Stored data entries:
◇ ◇ ◇ ◇
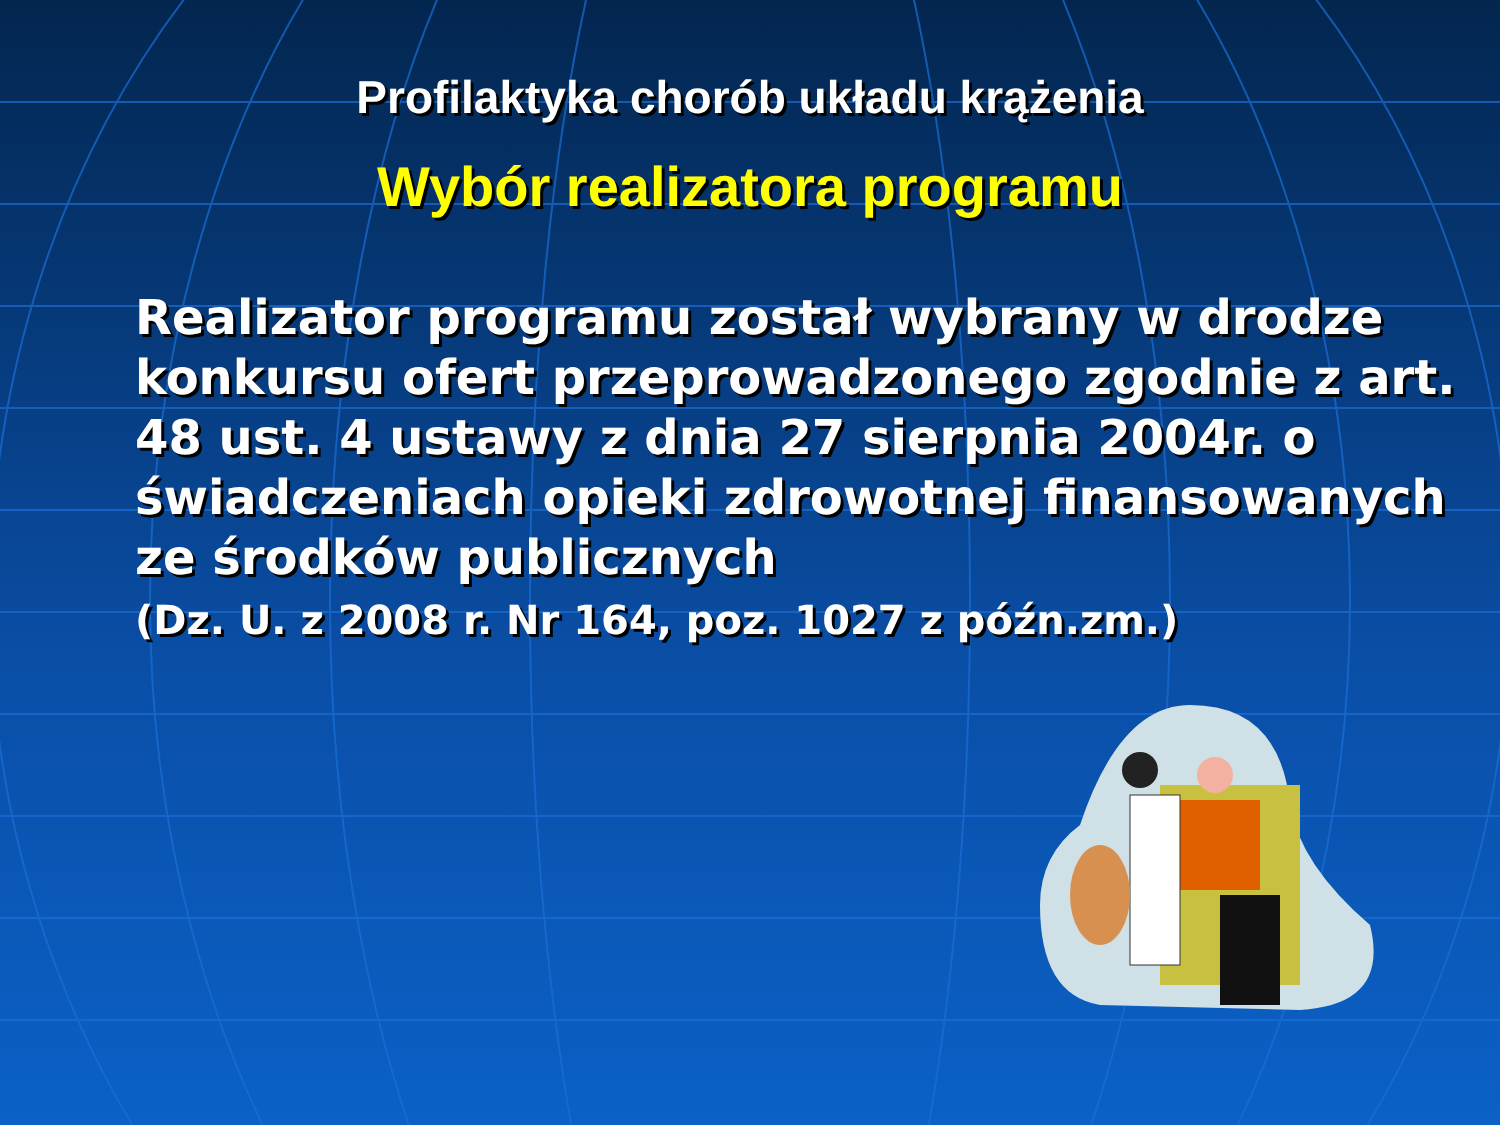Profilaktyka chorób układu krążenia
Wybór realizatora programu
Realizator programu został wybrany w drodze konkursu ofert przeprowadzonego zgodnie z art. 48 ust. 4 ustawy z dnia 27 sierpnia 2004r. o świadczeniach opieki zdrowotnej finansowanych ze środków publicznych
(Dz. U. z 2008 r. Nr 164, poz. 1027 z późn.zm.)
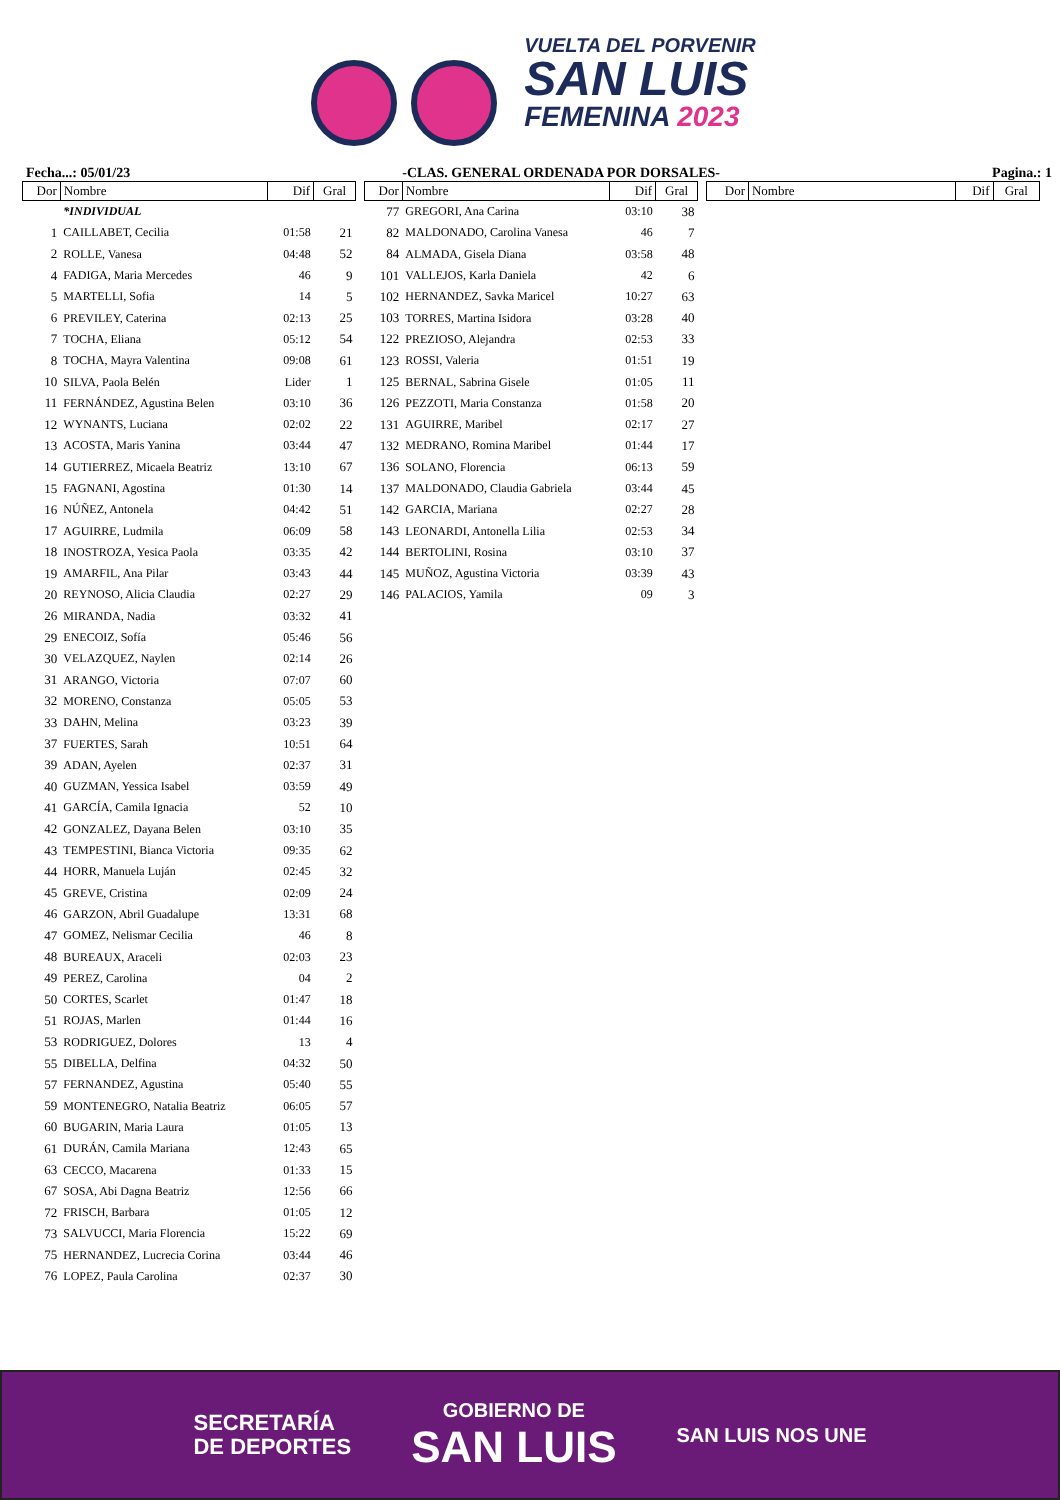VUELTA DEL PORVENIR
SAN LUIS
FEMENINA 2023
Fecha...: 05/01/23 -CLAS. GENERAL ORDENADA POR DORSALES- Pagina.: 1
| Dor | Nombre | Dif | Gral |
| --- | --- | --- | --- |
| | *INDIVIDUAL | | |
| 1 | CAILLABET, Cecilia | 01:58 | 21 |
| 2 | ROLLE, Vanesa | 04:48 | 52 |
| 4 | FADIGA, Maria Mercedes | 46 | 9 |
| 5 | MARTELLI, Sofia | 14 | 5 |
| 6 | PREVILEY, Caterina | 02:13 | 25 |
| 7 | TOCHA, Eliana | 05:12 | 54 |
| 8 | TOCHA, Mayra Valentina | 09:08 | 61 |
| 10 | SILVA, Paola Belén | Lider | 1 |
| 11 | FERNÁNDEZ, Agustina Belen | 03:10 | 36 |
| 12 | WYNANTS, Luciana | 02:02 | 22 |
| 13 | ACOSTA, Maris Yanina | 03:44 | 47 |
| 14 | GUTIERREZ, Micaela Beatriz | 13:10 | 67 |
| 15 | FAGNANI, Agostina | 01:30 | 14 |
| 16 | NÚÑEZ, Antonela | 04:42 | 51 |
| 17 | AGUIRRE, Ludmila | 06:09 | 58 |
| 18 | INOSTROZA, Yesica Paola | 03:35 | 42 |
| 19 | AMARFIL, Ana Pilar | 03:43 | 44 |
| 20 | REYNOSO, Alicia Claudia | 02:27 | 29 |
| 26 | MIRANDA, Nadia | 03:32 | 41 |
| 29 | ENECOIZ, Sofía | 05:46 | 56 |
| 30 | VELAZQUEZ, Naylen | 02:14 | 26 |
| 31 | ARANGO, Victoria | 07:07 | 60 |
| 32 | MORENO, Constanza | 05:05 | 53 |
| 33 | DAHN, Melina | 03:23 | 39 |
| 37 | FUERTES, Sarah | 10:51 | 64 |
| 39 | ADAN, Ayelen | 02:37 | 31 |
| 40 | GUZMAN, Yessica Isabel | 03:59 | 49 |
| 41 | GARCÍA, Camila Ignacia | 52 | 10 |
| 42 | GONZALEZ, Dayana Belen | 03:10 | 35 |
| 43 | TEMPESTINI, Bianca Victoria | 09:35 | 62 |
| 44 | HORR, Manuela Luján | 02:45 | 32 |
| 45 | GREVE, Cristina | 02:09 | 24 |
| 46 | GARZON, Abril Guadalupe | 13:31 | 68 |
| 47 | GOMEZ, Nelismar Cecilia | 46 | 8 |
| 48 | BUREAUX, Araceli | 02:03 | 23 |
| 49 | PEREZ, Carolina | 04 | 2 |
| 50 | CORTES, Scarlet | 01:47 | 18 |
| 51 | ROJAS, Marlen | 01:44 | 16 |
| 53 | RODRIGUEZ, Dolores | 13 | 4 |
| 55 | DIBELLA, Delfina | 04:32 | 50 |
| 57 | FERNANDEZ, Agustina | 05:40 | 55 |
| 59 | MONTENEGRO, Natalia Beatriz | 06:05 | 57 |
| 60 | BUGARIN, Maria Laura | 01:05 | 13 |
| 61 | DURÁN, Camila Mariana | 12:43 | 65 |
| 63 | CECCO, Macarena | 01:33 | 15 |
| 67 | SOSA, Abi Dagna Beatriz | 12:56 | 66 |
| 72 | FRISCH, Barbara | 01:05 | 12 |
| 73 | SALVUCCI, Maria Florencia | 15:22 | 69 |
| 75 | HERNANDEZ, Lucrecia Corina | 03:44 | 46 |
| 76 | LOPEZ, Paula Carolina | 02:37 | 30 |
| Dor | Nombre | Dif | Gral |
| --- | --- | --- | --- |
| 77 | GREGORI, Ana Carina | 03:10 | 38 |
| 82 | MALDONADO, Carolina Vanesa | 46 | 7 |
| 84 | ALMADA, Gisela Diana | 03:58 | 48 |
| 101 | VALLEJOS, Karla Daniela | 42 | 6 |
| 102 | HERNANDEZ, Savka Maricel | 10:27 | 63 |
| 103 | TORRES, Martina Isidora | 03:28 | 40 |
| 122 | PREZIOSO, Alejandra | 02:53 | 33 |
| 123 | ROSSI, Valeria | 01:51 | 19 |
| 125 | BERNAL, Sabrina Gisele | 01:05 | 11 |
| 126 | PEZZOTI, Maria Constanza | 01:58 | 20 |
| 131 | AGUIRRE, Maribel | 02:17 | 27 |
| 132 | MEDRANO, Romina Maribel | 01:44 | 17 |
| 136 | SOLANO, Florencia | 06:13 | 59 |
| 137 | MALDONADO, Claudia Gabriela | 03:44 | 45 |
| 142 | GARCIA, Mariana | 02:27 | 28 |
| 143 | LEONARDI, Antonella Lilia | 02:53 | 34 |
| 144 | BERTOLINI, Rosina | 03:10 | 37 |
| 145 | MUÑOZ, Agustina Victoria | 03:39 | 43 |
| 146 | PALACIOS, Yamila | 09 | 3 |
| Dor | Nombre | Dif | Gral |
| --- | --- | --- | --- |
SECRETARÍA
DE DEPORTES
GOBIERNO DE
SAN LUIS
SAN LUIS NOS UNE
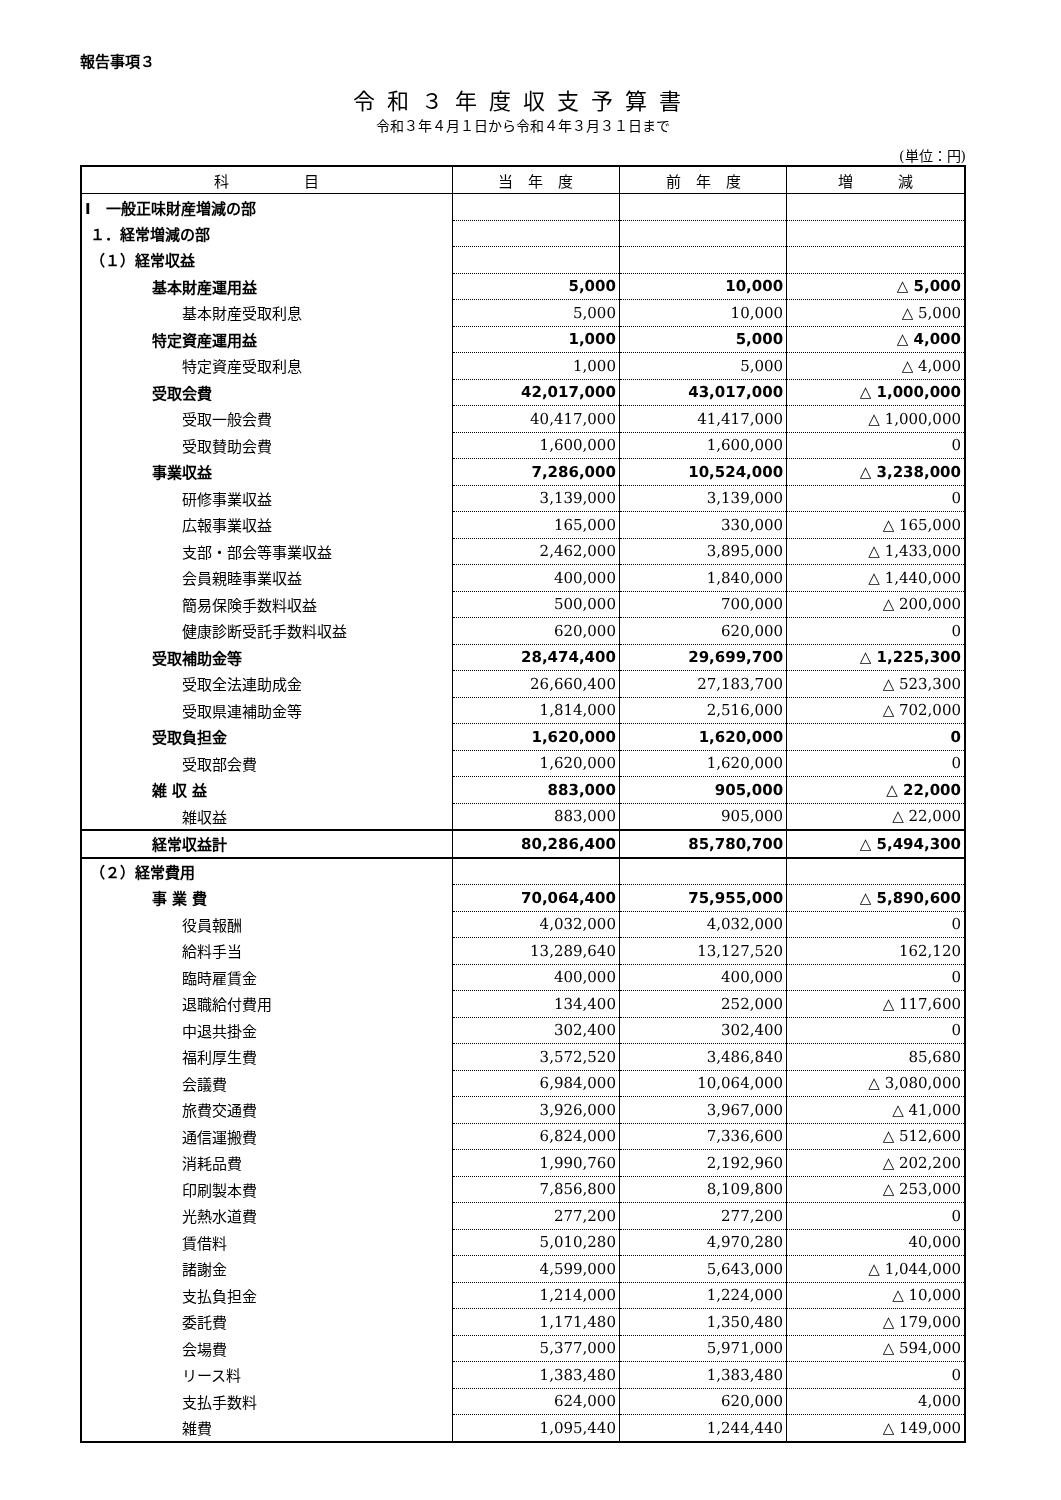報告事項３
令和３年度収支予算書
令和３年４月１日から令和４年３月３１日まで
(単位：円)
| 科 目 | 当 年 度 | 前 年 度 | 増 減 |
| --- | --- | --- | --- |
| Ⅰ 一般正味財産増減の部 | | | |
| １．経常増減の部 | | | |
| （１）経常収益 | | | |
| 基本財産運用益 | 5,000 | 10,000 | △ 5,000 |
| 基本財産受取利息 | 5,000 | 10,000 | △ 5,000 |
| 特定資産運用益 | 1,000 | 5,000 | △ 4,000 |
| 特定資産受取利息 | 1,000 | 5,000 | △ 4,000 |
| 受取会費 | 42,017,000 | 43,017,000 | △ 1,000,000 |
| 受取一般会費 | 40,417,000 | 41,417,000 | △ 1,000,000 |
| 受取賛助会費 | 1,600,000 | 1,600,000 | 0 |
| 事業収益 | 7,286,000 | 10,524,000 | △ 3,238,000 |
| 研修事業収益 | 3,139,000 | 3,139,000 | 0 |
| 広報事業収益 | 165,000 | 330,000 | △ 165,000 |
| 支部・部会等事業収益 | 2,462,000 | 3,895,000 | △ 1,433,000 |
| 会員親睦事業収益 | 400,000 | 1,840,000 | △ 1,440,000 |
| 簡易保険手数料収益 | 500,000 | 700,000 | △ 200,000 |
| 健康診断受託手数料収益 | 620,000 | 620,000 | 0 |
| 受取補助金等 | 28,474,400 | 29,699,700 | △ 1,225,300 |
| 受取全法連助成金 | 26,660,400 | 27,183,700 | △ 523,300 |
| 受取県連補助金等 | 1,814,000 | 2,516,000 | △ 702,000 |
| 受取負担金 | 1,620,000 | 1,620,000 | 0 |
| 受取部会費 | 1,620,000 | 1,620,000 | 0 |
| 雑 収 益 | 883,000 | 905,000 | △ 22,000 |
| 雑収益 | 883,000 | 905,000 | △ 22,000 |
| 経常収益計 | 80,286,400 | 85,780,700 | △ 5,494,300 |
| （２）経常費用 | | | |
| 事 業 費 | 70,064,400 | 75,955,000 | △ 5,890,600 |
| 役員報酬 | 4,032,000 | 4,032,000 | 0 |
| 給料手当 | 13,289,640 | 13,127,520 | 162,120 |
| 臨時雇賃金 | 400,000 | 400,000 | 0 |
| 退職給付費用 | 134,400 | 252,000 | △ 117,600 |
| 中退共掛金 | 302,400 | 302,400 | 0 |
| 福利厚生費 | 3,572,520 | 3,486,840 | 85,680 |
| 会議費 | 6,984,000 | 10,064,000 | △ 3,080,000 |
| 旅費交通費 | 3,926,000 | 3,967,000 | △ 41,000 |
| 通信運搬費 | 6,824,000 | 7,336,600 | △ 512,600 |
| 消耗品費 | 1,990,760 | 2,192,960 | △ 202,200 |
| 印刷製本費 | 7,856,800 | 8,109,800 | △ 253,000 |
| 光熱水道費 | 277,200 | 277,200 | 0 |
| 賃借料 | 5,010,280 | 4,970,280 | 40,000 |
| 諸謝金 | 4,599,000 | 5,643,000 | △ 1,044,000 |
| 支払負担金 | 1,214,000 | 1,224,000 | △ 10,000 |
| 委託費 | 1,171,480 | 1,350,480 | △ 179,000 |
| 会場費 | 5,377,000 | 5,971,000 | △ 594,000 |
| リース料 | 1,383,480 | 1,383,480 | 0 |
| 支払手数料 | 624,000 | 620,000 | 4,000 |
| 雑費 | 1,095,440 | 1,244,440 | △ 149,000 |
◇ ◇ ◇ ◇
(WHAT TO WORK ON): Taking the entries above, copy word for word the lines from the one with "Realizator programu został" up to and including the one with "06:09 | 58 |", without any picture.

(TASK SOLUTION):
Realizator programu został wybrany w drodze konkursu ofert przeprowadzonego zgodnie z art. 48 ust. 4 ustawy z dnia 27 sierpnia 2004r. o świadczeniach opieki zdrowotnej finansowanych ze środków publicznych
(Dz. U. z 2008 r. Nr 164, poz. 1027 z późn.zm.)
VUELTA DEL PORVENIR
SAN LUIS
FEMENINA 2023
Fecha...: 05/01/23 -CLAS. GENERAL ORDENADA POR DORSALES- Pagina.: 1
| Dor | Nombre | Dif | Gral |
| --- | --- | --- | --- |
| | *INDIVIDUAL | | |
| 1 | CAILLABET, Cecilia | 01:58 | 21 |
| 2 | ROLLE, Vanesa | 04:48 | 52 |
| 4 | FADIGA, Maria Mercedes | 46 | 9 |
| 5 | MARTELLI, Sofia | 14 | 5 |
| 6 | PREVILEY, Caterina | 02:13 | 25 |
| 7 | TOCHA, Eliana | 05:12 | 54 |
| 8 | TOCHA, Mayra Valentina | 09:08 | 61 |
| 10 | SILVA, Paola Belén | Lider | 1 |
| 11 | FERNÁNDEZ, Agustina Belen | 03:10 | 36 |
| 12 | WYNANTS, Luciana | 02:02 | 22 |
| 13 | ACOSTA, Maris Yanina | 03:44 | 47 |
| 14 | GUTIERREZ, Micaela Beatriz | 13:10 | 67 |
| 15 | FAGNANI, Agostina | 01:30 | 14 |
| 16 | NÚÑEZ, Antonela | 04:42 | 51 |
| 17 | AGUIRRE, Ludmila | 06:09 | 58 |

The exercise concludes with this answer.